Citizens of the western Canadian province of Alberta have a good reason to smile this northern winter.
The oil and gas-rich part of Canada, home to just under 3 million people, has decided that some of its bumper inflows of cash from the doubling of energy prices over the last year will be directly handed over to its lucky residents.
Each Albertan is to receive a so-called "prosperity bonus," a one-off payment of hundreds of Canadian dollars as the province's premier, Ralph Klein, struggles to find things to do with his growing budget surplus.
That should bring a warm glow to the inhabitants of the capital, Edmonton, where temperatures regularly fall to -50oC in the winter.

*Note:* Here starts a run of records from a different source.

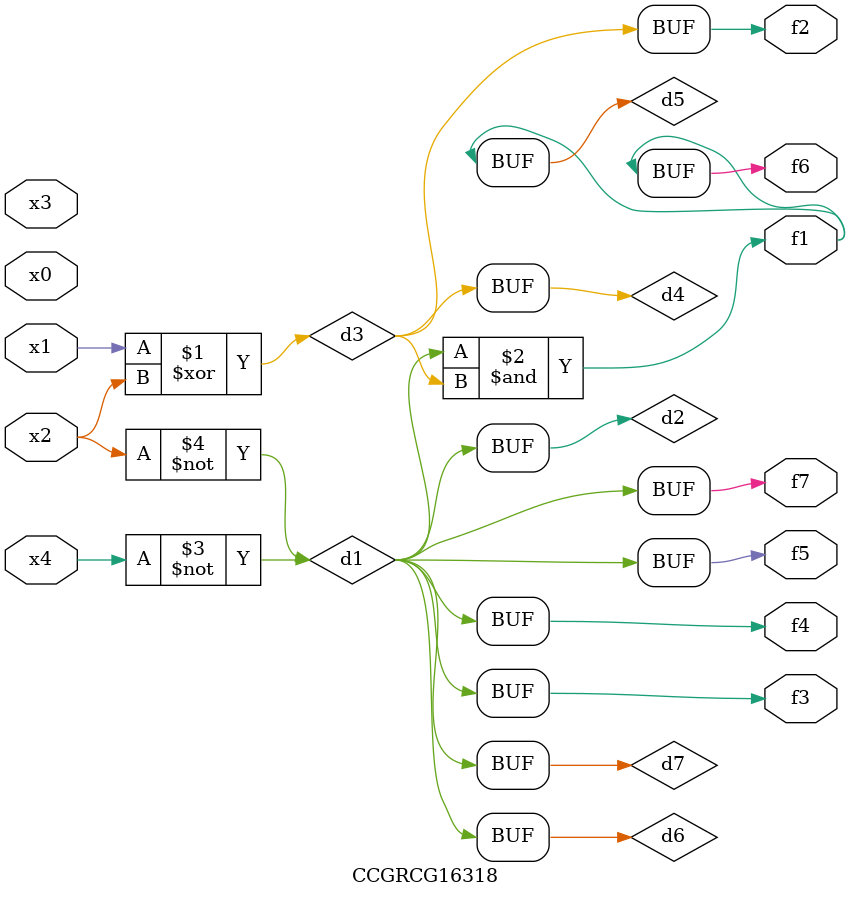
<source format=v>
module CCGRCG16318(
	input x0, x1, x2, x3, x4,
	output f1, f2, f3, f4, f5, f6, f7
);

	wire d1, d2, d3, d4, d5, d6, d7;

	not (d1, x4);
	not (d2, x2);
	xor (d3, x1, x2);
	buf (d4, d3);
	and (d5, d1, d3);
	buf (d6, d1, d2);
	buf (d7, d2);
	assign f1 = d5;
	assign f2 = d4;
	assign f3 = d7;
	assign f4 = d7;
	assign f5 = d7;
	assign f6 = d5;
	assign f7 = d7;
endmodule

</source>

Alberta, which sits on some of the world's largest oil and gas reserves, is Canada's biggest oil producer by far, though neighboring British Columbia and Saskatchewan have also enjoyed windfalls from the rise in oil prices, which three weeks ago set an all-time high above US$70 a barrel.
Prices are expected to rise even higher if Hurricane Rita wreaks anything like the havoc Katrina did on the US Gulf coast.

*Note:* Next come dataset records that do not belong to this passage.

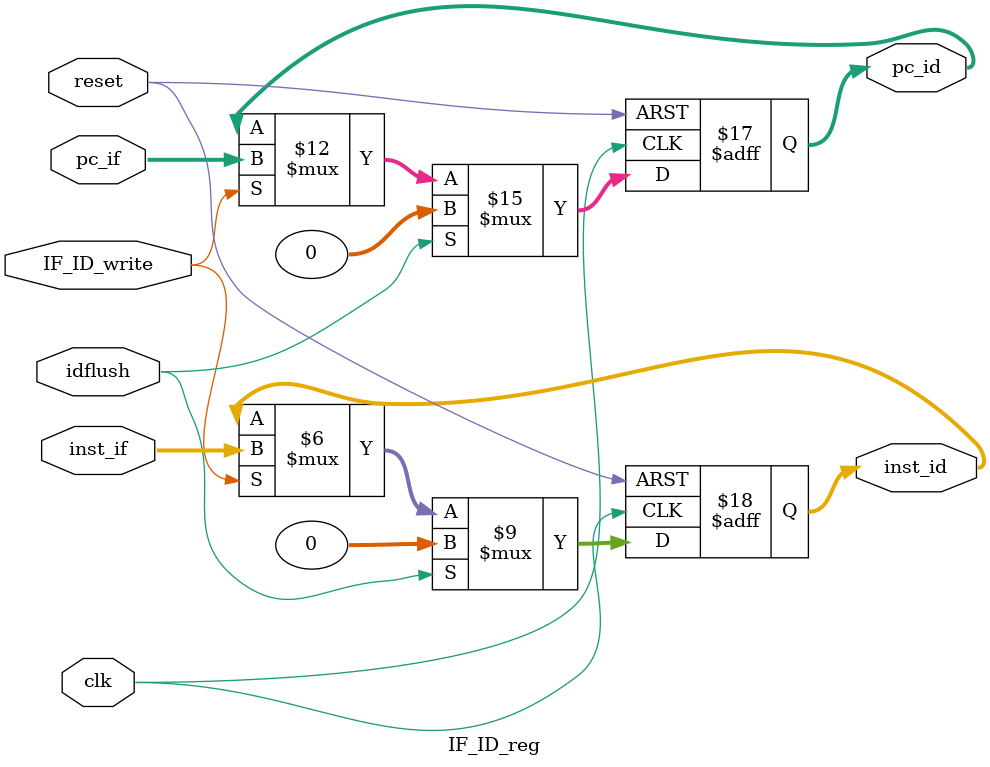
<source format=v>
`timescale 1ns / 1ps


module IF_ID_reg(
 input [31:0] pc_if,//used in ID stage, serve for beq, bne, j
 input [31:0]inst_if,
 input reset,
 input idflush,// decide whether to make all the things to 0
 input clk,
 input IF_ID_write,//decide whether to update
 output reg [31:0] pc_id,
 output reg [31:0] inst_id

 
    );
    
  always @ (posedge clk or posedge reset )
    begin
        if (reset==1)
        begin
           pc_id<=32'b0;
            inst_id<=32'b0;
         end
        else if( idflush== 1'b1)
           begin
            pc_id<=32'b0;
            inst_id<=32'b0;
           end
        else if (IF_ID_write==0)
           begin
            pc_id<=pc_id;
            inst_id<=inst_id;
           end 
        else
        begin
            pc_id<=pc_if;
            inst_id<=inst_if;
        end
    end
endmodule

</source>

Klein can look forward, it is estimated, to a budget surplus of C$8 billion (US$6.83 billion) this year, of which half would be due to the oil windfall.

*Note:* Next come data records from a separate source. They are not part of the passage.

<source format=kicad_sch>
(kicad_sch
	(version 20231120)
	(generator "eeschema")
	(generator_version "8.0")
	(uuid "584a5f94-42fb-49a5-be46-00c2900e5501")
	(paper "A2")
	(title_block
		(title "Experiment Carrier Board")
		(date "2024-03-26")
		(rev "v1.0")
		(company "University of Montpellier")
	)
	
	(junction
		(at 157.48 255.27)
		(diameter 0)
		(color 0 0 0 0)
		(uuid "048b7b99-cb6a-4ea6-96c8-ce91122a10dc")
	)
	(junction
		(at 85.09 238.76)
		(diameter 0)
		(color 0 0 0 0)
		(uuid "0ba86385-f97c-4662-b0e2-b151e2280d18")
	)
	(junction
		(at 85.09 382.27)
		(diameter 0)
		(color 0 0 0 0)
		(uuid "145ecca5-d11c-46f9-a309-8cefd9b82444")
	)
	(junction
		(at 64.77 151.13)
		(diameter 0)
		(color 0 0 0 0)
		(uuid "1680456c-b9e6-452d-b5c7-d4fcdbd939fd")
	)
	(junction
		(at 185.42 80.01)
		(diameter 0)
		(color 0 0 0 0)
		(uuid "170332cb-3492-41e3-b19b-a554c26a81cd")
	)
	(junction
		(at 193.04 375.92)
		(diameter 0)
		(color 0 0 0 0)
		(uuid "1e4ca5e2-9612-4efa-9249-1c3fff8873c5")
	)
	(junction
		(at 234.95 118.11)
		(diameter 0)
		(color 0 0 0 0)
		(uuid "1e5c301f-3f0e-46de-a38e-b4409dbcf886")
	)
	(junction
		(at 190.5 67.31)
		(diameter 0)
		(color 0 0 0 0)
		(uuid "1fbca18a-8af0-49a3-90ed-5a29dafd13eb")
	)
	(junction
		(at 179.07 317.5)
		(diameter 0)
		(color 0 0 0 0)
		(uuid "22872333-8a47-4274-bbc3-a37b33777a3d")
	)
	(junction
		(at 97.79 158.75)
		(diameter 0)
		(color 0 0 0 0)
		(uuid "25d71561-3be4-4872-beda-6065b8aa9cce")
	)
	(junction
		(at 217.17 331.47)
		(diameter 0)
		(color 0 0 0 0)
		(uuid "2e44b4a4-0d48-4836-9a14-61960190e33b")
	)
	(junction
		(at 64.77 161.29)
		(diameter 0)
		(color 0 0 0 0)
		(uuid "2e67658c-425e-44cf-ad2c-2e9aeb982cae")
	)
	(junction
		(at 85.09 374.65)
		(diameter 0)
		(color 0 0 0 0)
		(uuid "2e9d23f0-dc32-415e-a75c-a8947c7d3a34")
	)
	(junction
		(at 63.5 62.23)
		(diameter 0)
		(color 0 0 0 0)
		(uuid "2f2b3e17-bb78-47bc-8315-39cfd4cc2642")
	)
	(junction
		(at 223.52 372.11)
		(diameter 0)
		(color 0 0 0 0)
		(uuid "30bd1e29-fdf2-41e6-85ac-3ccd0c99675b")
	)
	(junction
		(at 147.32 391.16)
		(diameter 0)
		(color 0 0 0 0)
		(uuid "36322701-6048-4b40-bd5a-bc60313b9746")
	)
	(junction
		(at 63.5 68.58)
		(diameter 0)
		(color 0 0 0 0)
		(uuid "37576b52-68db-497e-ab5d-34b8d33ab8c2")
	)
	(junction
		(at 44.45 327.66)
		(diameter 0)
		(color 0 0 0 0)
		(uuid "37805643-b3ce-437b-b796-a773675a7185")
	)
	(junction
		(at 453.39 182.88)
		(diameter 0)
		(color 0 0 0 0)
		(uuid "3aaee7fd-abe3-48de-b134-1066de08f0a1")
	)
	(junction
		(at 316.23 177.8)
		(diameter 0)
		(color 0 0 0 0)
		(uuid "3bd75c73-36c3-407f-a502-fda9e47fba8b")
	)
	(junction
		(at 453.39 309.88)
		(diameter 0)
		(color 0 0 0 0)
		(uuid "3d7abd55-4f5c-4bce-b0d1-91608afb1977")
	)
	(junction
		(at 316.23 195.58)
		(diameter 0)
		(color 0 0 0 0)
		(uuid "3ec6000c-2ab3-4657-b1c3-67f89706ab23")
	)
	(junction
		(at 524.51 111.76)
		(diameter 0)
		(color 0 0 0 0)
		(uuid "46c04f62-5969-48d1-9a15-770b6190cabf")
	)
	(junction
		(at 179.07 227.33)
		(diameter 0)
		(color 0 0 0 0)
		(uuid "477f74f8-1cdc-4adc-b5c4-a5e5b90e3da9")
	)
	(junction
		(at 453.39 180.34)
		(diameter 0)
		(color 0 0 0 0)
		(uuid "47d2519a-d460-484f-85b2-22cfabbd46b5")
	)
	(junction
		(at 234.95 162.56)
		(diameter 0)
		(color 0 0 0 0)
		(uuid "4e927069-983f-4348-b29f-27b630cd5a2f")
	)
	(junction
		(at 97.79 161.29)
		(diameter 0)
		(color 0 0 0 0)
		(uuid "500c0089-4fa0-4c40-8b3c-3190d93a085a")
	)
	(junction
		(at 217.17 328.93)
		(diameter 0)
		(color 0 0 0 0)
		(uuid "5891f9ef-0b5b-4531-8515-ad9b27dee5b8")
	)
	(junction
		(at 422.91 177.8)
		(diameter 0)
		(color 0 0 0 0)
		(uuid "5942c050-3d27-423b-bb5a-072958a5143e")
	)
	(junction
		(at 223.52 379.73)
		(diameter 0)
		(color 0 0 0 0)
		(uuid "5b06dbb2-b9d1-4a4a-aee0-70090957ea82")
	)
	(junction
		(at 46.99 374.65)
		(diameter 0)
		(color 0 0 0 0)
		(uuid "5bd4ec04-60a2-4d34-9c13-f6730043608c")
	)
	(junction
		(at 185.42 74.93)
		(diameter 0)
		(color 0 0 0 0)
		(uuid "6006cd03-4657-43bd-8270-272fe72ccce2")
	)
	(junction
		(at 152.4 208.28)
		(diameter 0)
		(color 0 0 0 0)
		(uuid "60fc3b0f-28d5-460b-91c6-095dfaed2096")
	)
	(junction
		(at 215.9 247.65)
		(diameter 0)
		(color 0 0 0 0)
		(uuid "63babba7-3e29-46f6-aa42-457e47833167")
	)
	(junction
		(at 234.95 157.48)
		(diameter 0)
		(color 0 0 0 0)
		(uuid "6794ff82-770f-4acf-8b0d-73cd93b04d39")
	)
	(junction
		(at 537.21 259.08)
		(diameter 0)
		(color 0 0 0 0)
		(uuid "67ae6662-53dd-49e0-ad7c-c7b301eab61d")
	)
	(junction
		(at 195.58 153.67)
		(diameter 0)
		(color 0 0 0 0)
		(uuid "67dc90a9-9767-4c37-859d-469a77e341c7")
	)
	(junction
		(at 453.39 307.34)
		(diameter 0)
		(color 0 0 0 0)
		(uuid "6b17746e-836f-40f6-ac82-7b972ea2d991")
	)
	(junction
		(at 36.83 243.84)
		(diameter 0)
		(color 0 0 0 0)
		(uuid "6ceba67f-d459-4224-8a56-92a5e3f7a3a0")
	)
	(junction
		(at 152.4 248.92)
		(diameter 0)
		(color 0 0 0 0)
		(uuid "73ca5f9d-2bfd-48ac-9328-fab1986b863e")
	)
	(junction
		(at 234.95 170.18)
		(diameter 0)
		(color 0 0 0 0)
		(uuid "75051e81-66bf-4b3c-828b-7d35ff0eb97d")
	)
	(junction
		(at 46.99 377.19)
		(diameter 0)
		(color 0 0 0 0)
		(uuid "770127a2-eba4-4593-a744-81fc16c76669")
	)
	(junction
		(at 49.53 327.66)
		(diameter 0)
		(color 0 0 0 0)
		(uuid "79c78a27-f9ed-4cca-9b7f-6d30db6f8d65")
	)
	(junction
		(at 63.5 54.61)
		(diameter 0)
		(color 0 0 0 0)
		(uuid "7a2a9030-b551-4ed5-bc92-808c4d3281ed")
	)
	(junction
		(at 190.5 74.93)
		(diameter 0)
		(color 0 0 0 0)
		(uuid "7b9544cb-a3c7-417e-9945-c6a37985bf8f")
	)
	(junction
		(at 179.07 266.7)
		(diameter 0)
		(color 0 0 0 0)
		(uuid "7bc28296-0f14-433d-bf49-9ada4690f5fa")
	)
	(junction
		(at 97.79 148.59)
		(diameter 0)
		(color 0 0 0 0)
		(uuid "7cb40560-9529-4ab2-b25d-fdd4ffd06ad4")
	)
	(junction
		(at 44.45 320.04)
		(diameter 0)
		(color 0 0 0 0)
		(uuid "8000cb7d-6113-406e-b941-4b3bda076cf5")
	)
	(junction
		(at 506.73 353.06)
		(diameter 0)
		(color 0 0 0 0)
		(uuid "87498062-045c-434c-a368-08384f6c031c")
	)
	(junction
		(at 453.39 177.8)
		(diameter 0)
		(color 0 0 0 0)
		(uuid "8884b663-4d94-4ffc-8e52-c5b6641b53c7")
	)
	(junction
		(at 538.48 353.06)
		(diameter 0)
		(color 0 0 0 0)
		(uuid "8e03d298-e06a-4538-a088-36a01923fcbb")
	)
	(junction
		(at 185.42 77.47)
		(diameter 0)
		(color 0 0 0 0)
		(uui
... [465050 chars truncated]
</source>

The province is already debt-free and has the lowest taxes in the country, so Klein, a conservative, has decided that about a third of the unexpected extra cash will be mailed to grateful citizens early next year.
Local media have calculated that the cheque each person gets could be in the region of US$256-US$341, but Klein has suggested that the amounts could be "significantly larger." In fact, he said, the media estimates are not "even in the ball park."
You might think Canadians would be cock-a-hoop about the handout and, indeed, Klein says people have been calling him asking "where's my cheque?"
But maybe it's the long, dark nights of winter that make some Albertans grumpy. Some have complained that with unemployment at zero and retail spending also high, the last thing the government should be doing is giving people more money for flat-screen televisions and SUVs.
Business leaders have urged that the money be spent on corporate tax cuts while some economists say all, rather than some, of it should be spent on infrastructure such as roads and schools, which suffered big spending cuts in the 1990s as the Edmonton government moved to pay off its budget deficit.